Venus at dichotomy

2019 Jan 5

Venus will be well placed for observation in the dawn sky, shining brightly at mag -4.4.

From London, it will rise at 04:10 (BST) – 3 hours and 57 minutes before the Sun – and reach an altitude of 20° above the southern horizon before fading from view as dawn breaks at around 07:40.

Venus’s orbit lies closer to the Sun than the Earth’s, meaning that it always appears close to the Sun and is very difficult to observe most of the time.

It is observable only for a few weeks each time it reaches greatest separation from the Sun – moments referred to as greatest elongation.

On these occasions, however, Venus is so bright and conspicuous that it becomes the third brightest object in the sky after the Sun and Moon. It is often called the morning or evening star.

Venus’s phase

Venus’s phase varies depending on its position relative to the Earth. When it passes between the Earth and Sun, for example, the side that is turned towards the Earth is entirely unilluminated, like a new moon.

Conversely, when it lies opposite to the Earth in its orbit, passing almost behind the Sun, it appears fully illuminated, like a full moon. However, at this time it is also at its most distant from the Earth, so it is actually fainter than at other times.

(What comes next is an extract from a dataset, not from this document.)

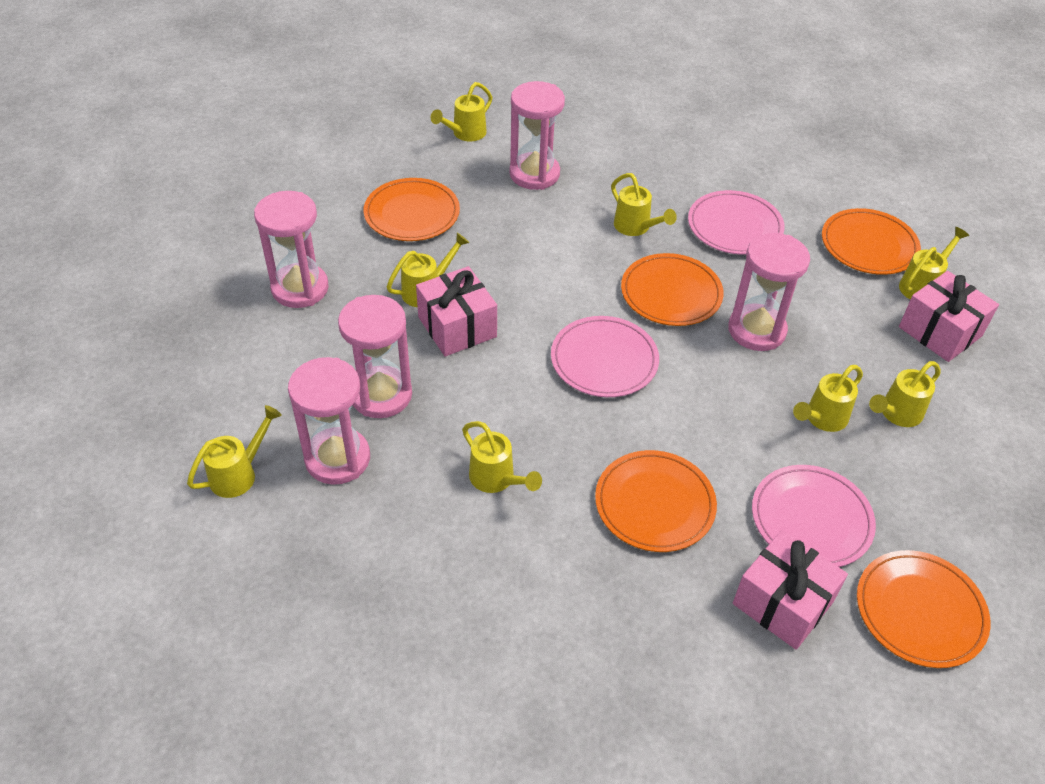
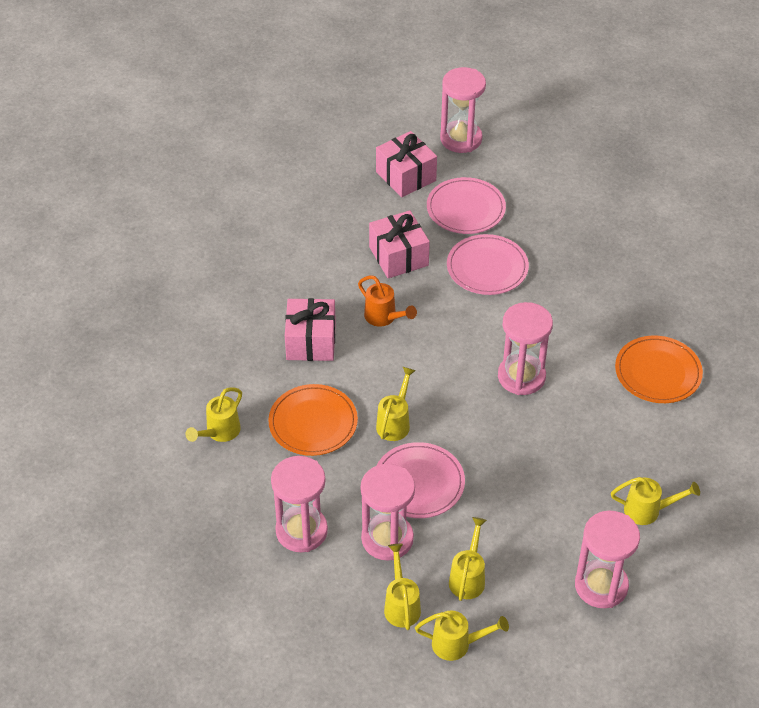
orange plate: 5 -> 2
orange watering can: 0 -> 1
yellow watering can: 8 -> 6

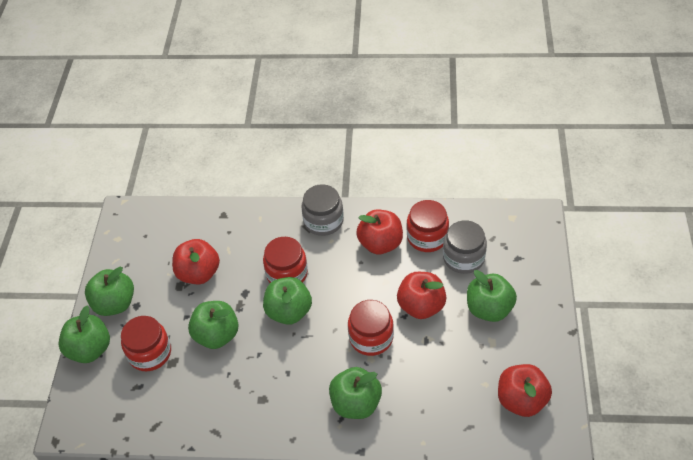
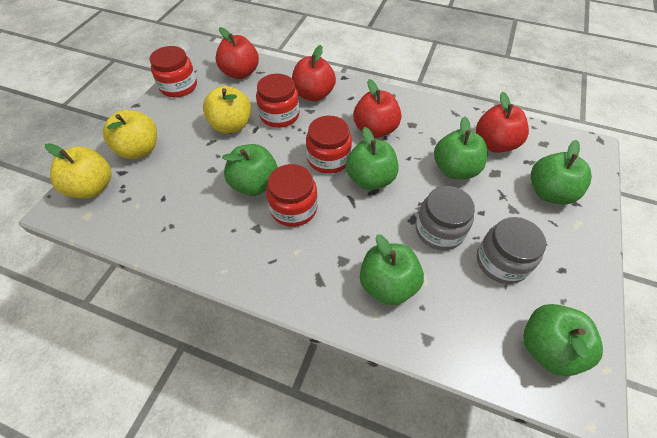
yellow apple: 0 -> 3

Venus shows an intermediate half phase – called dichotomy – at roughly the same moment that it appears furthest from the Sun, at greatest elongation. The exact times of the two events may differ by a few hours, only because Venus’s orbit is not quite perfectly aligned with the ecliptic.

Venus in coming weeks

The key moments in this apparition of Venus are as follows:

26 Oct 2018 15:11 BST  – Venus at inferior solar conjunction
30 Nov 2018 02:23 GMT  – Venus at greatest brightness
05 Jan 2019 19:16 GMT  – Venus at dichotomy
06 Jan 2019 06:02 GMT  – Venus at greatest elongation west

Over coming weeks, the distance between Venus and the Sun will decrease each night as it sinks back into the Sun’s glare. The table below lists how long before sunrise Venus will rise each night; all times are given in London local time.

Date Sun
sets at
rises at
Altitude of Venus
at sunrise
Direction of Venus
at sunrise
29 Dec 2018 08:05 03:58 23° west
05 Jan 2019 08:04 04:08 21° west
12 Jan 2019 08:01 04:19 19° west
19 Jan 2019 07:55 04:31 18° west
26 Jan 2019 07:47 04:42 16° west
02 Feb 2019 07:37 04:53 15° west
09 Feb 2019 07:25 05:01 13° west
16 Feb 2019 07:12 05:07 12° west
23 Feb 2019 06:58 05:11 11° west
02 Mar 2019 06:44 05:11 10° west
09 Mar 2019 06:28 05:09 west

A graph of the phase of Venus is available here.

Venus’s position

The coordinates of Venus when it reaches dichotomy will be:

Object Right Ascension Declination Constellation Angular Size
Venus 15h46m20s -16°21' Libra 24.9"
Sun 19h04m -22°36' Sagittarius 32'31"

The coordinates above are given in J2000.0.